__Prompt 1__.
In the micro-blogging text, what are the two main consumer-facing business models?
__Prompt 2__.
Copy the part of the micro-blogging text that opens with the words containing "For the first few" and closes with "a valuable exercise.".
__Prompt 3__.
Sum up the micro-blogging text in two sentences.

For the first few months I did my best to avoid writing a business model. Having limited time, I had to choose between writing presentations to writing code and code is much more fun (I am a geek). But eventually I spent a few weeks coming up with a model using a very fancy Excel spreadsheet. More than anything else, the model showed that making money from a micro-blogging platform is not a trivial task. Unlike most new Web 2.0 services, micro-blogging (when successful) does not scale like a web site. It is a messaging platform and as such is a very different beast. I have since transitioned to a very different model, but the original plan was a valuable exercise.
There are 2 main consumer-facing business models: membership fees and advertisements. Fees are nice if you can pull it off, but I doubt anyone is going to see a revenue stream from micro-blogging service fees anytime soon (Pownce offers bigger files for a fee). If one does it, the others will give it for free. This might change when the competitors have many users to afford giving something for free but then again, you can always count on Google to step in and offer even more for much less. The problem with advertisements is simple – micro-blogging is not web-centric. Most of the time, people use it on other connected devices such as mobile phones, PDA’s, or their instant messaging client.
Looking at the slow decline in Twitter’s Alexa rating might imply that the initial excitement is fading but I disagree. I think Twitter is seeing more activity every day but not the kind Alexa can measure. Not only that it’s being used on devices Alexa does not have an add-on for, it is being used through other web sites and tools. There is a lot Twitter can do to bring more hits to their site, but eventually it’s not the idea behind micro-blogging. Real-time content has to be delivered to you where you are, not just on the web.
Looking at the spreadsheet shows how big a liability SMS is. While many vendors have some form of unlimited plans for companies to text users, it is still expensive (in the range of $10,000-20,000 a month for US carriers alone). T-Mobile used to offer plans where you pay for the first 3 million messages, and then they start paying you back, but that is not the norm. For most startup using SMS gateways, the cost is about 0.5-1c a message. This is why most use the free email gateways instead (if you go to a site that asks you to choose from a short list of mobile operators, they are most likely using the free email approach) – even Microsoft for their Live Alerts service.

__The data__.
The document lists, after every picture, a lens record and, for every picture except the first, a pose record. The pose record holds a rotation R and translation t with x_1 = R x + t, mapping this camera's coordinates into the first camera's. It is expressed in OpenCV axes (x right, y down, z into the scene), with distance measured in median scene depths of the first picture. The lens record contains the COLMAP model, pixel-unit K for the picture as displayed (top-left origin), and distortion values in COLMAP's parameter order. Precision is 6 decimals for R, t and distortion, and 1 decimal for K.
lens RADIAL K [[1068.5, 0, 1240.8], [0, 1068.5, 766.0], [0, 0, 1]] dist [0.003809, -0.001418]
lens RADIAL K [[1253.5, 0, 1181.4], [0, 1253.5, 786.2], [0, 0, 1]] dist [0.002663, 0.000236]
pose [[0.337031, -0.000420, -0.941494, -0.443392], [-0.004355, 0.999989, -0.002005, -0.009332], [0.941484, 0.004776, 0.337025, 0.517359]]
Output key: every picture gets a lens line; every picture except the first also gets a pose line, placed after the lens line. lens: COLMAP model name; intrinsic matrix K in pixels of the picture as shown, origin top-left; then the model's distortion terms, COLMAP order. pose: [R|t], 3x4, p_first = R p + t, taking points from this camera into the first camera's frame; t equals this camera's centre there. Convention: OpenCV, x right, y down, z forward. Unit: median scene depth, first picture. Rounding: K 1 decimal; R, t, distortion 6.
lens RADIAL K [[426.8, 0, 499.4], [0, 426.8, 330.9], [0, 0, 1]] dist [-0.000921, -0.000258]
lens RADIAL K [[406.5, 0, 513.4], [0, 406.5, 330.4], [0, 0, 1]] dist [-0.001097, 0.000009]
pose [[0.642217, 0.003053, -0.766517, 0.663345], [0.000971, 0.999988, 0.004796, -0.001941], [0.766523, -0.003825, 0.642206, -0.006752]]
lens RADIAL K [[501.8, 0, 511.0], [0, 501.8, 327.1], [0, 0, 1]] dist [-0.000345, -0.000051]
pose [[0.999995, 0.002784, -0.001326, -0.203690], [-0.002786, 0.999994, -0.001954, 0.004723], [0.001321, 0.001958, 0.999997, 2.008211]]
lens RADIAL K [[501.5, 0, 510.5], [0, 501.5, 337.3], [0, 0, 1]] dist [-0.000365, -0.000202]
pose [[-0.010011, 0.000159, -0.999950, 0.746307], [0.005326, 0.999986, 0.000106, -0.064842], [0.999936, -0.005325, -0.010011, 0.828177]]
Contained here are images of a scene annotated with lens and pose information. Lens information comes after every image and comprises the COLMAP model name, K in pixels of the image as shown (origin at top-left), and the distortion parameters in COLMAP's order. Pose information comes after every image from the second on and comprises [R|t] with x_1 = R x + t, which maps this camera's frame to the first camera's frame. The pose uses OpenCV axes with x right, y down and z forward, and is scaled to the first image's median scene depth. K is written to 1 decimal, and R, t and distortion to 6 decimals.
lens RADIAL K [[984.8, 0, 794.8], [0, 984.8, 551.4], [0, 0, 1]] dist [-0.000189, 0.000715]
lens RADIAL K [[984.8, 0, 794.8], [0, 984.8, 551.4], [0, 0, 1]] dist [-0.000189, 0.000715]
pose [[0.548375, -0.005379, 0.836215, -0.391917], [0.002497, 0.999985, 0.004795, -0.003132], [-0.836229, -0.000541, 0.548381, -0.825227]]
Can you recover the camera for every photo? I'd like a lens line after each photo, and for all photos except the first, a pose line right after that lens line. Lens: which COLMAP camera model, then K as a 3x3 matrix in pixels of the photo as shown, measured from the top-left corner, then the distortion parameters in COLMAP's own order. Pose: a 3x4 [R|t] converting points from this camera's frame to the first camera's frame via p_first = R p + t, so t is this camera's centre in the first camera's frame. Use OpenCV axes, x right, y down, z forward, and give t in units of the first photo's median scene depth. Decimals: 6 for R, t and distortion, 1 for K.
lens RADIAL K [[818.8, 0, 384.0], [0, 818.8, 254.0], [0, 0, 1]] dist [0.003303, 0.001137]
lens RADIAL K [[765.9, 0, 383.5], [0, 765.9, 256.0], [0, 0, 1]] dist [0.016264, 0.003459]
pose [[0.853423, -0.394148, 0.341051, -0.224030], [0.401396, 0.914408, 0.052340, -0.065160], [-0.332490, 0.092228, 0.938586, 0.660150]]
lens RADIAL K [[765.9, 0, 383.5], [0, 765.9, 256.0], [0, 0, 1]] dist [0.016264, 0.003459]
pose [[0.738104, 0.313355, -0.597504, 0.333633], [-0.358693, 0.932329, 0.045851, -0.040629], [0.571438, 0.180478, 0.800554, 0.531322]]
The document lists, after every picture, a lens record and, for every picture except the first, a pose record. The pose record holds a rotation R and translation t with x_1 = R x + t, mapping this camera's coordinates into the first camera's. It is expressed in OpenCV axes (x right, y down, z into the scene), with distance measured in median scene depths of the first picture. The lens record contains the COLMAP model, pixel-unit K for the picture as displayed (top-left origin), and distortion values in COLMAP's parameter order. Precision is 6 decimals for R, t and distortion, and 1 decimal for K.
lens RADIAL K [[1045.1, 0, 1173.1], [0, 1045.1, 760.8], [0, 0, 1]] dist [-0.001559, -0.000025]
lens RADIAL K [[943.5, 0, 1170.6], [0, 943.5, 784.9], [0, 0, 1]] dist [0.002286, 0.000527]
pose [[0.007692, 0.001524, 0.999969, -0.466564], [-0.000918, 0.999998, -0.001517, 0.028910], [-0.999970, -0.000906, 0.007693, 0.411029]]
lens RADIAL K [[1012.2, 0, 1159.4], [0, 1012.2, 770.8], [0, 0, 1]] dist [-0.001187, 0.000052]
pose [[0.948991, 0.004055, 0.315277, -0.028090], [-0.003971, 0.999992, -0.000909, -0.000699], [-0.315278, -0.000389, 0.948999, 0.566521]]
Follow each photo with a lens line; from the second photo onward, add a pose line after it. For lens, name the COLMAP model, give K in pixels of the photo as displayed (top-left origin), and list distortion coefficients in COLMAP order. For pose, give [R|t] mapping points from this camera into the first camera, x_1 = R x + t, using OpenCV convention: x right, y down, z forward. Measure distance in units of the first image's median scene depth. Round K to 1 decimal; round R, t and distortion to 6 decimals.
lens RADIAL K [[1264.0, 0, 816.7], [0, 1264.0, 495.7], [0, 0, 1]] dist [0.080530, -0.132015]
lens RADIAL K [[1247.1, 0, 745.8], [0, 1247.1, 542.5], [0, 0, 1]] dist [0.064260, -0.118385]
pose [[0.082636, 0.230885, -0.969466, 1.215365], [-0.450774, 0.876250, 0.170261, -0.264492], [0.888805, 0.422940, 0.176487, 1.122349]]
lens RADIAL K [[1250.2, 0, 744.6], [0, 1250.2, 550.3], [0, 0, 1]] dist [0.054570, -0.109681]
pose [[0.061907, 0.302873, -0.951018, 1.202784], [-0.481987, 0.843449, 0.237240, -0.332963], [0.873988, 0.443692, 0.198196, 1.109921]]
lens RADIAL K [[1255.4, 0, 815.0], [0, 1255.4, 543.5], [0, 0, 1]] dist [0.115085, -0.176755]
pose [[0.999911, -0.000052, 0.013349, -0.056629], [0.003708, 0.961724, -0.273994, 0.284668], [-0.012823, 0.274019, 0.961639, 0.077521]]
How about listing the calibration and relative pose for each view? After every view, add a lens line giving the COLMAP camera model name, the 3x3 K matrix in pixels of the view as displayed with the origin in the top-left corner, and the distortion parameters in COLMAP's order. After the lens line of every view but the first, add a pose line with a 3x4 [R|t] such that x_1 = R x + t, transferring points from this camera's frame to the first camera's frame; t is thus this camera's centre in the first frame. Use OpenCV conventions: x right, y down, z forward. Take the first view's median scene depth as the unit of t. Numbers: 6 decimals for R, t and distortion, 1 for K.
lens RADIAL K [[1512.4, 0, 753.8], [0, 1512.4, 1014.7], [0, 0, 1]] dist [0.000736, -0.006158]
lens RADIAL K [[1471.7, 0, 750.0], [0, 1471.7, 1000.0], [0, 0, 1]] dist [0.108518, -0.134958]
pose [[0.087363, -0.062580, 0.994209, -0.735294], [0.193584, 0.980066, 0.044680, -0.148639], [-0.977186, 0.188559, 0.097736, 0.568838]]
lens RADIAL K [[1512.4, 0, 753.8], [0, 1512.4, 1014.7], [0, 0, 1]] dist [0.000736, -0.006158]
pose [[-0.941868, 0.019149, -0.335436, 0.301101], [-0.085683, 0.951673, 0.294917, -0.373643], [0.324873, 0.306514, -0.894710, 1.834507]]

__Reply 1__.
Membership fees and advertisements.

__Reply 2__.
For the first few months I did my best to avoid writing a business model. Having limited time, I had to choose between writing presentations to writing code and code is much more fun (I am a geek). But eventually I spent a few weeks coming up with a model using a very fancy Excel spreadsheet. More than anything else, the model showed that making money from a micro-blogging platform is not a trivial task. Unlike most new Web 2.0 services, micro-blogging (when successful) does not scale like a web site. It is a messaging platform and as such is a very different beast. I have since transitioned to a very different model, but the original plan was a valuable exercise.

__Reply 3__.
A spreadsheet model showed the writer that making money from micro-blogging is hard, because service fees are unlikely to bring revenue and ads fall short when people mostly use the service away from the web. SMS is also a costly burden at about 0.5-1c a message, so most startups use free email gateways instead.